● **What to produce**
Pull out each line of the data below that contains the word "categories".

● **Input for this task**
● ● ●

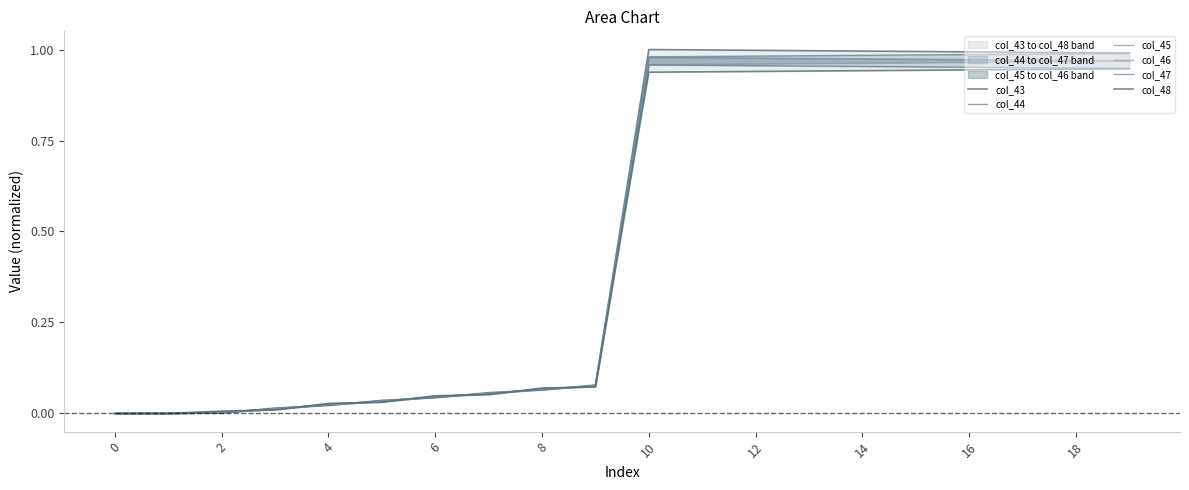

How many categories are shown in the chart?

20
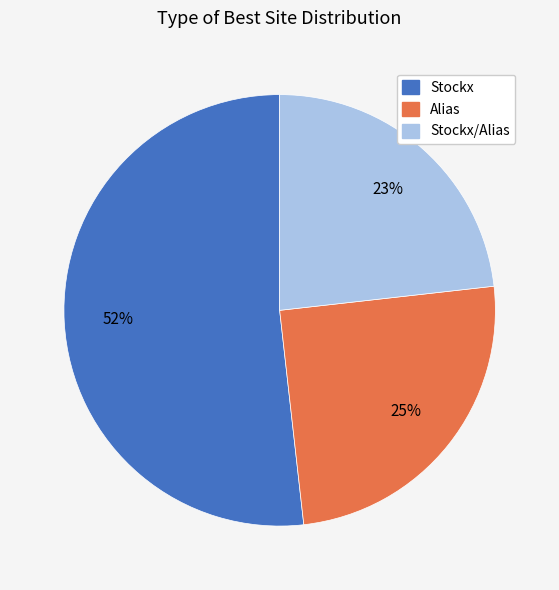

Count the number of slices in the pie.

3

● ● ●

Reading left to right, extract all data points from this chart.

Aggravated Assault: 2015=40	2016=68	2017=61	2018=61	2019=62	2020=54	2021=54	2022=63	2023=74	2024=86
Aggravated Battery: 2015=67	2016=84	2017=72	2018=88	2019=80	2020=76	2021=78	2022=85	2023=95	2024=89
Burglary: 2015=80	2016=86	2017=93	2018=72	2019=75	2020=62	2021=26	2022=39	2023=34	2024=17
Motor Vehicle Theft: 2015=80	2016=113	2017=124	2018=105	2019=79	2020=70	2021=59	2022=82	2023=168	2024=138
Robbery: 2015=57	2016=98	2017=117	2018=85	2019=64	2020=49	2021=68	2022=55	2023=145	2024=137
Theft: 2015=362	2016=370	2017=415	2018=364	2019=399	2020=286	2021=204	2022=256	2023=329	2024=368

● ● ●

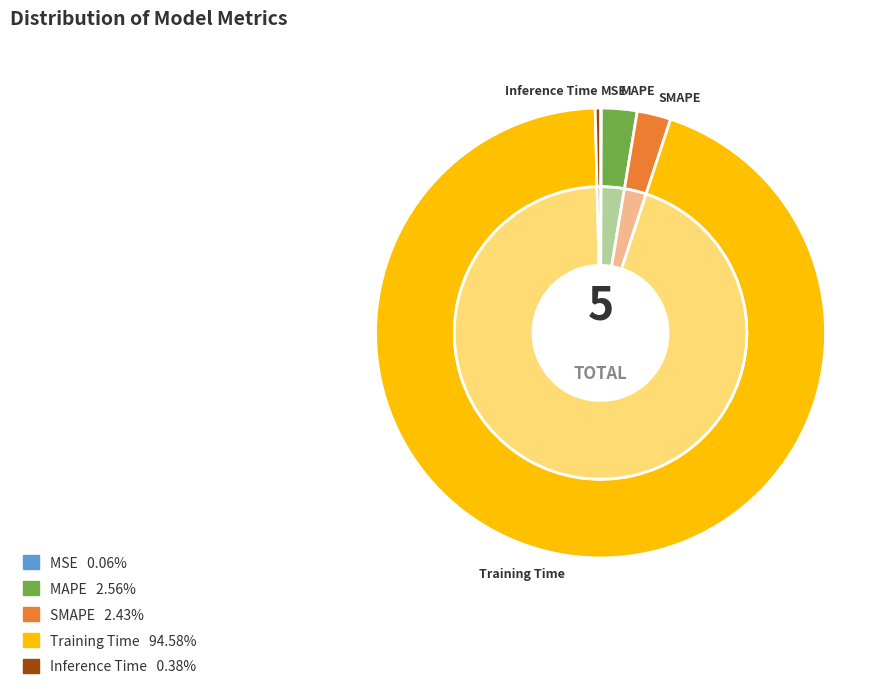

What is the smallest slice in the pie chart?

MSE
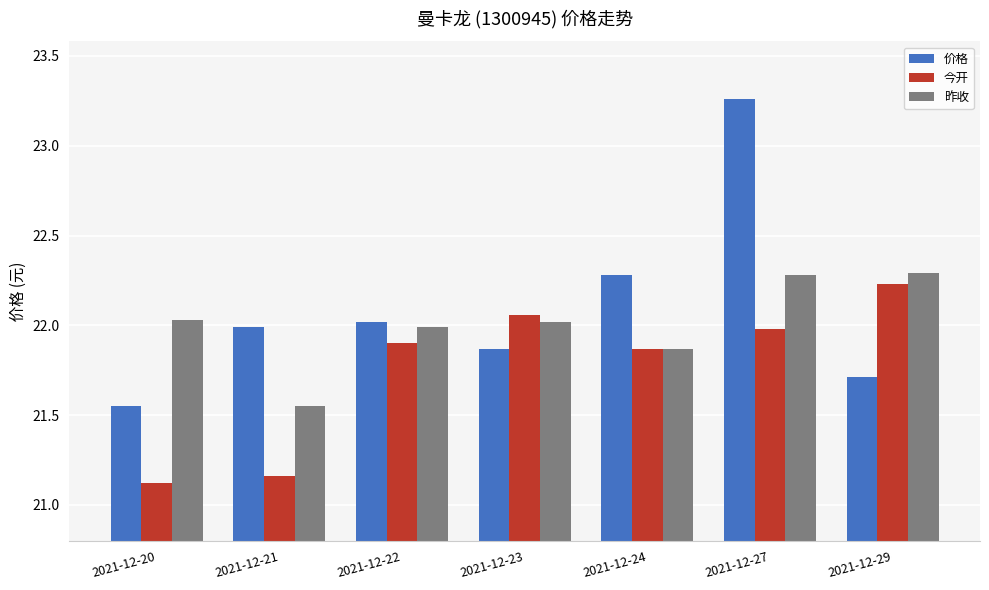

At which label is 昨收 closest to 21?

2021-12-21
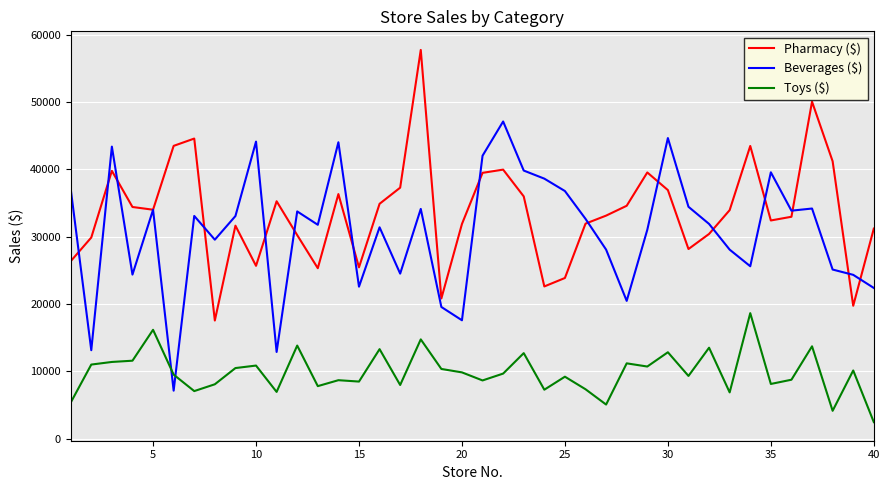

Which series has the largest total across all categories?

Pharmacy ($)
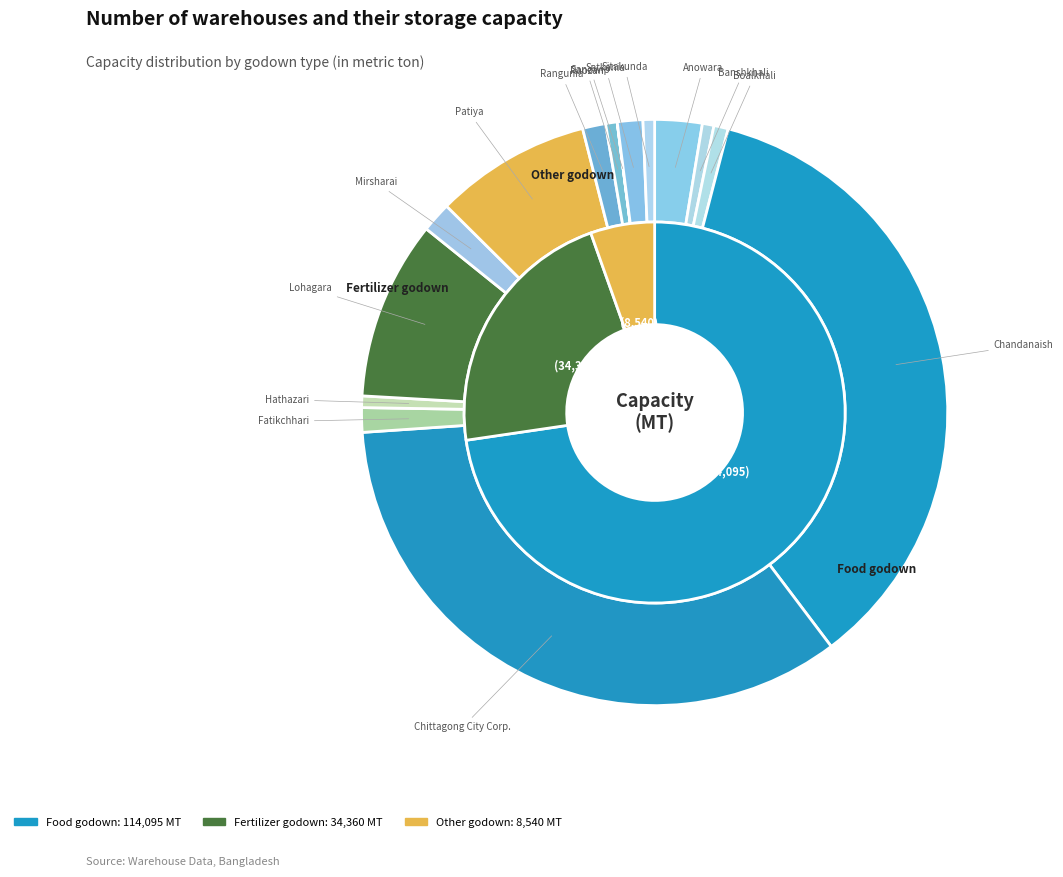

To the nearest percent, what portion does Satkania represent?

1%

● ● ●

● **Final answer**
How many categories are shown in the chart?
Which series has the largest total across all categories?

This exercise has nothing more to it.